__Task objective__
Output word for word the section of the text on poor mentors below that begins with the words containing "In some cases, their" and ends with "their lessons across.".

__Passage for review__
When training, you want to be taught by the very best. They will show you the way. These mentors claim to be among the best. However, take the lessons of these guys to heart, and you will most likely regret it.
These guys think they are great at what they do and decide to train others in their ways. However, they are more often than not the worst at the very things they teach, and thus training with them could be considered anti-training.
In some cases, their student will be well aware of how bad they are and simply attend their lessons out of pity. Others will be honest and tell them how bad they are. Then there are those students who will think they are being great teachers by showing them what not to do.
Alternatively, the teacher may actually be good at what it is that they are teaching but terrible at teaching it. In these cases, they just don't know how to get their lessons across.
A common subversion of this is when the mentor (usually an Eccentric Mentor) gives a lesson that seems outlandish (like Wax On, Wax Off) but said lesson becomes useful later, especially to better understand the real lessons.
It's not so hard for the student to surpass the teacher here, because the teacher had so little to surpass.
Compare Obsolete Mentor, who can do what they teach and are capable of teaching, but they are a bit behind in how it works. Compare More Powered Protégé, in which the disciple has more powers than the mentor (and sometimes overlaps with this). Compare Sabotutor for those who deliberately train their pupil wrong. For characters generally giving advice for things they know nothing about, see The Blind Leading the Blind. See also Anti-Role Model, when a character is presented as someone the audience should not emulate. Contrast Uncertified Expert, where the character is actually good at what he does, but never got the training or license for it.
- Tondemon Higashi from Battle Club like Genma below is a played with example. He led Swan Academy to eight successive all-Japan championships but is shown to be Secretly Selfish and shown to be something of a Jaded Washout. Kuniko Mukoda Start of Darkness was a wrestling prodigy like his first student Ginkakuji Tamami. However, he saw her as little more than a Poor Man's Substitute and never believed that she could make it. He quickly planned on replacing her upon meeting Tamamis daughter.

Dataset entries
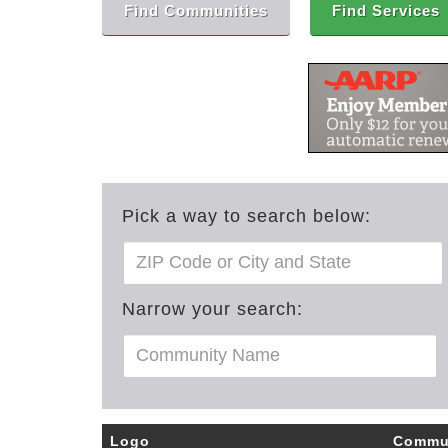
Find Communities
Find Services
Pick a way to search below:
Narrow your search:
Logo
Commu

__Response to this exercise__
In some cases, their student will be well aware of how bad they are and simply attend their lessons out of pity. Others will be honest and tell them how bad they are. Then there are those students who will think they are being great teachers by showing them what not to do.
Alternatively, the teacher may actually be good at what it is that they are teaching but terrible at teaching it. In these cases, they just don't know how to get their lessons across.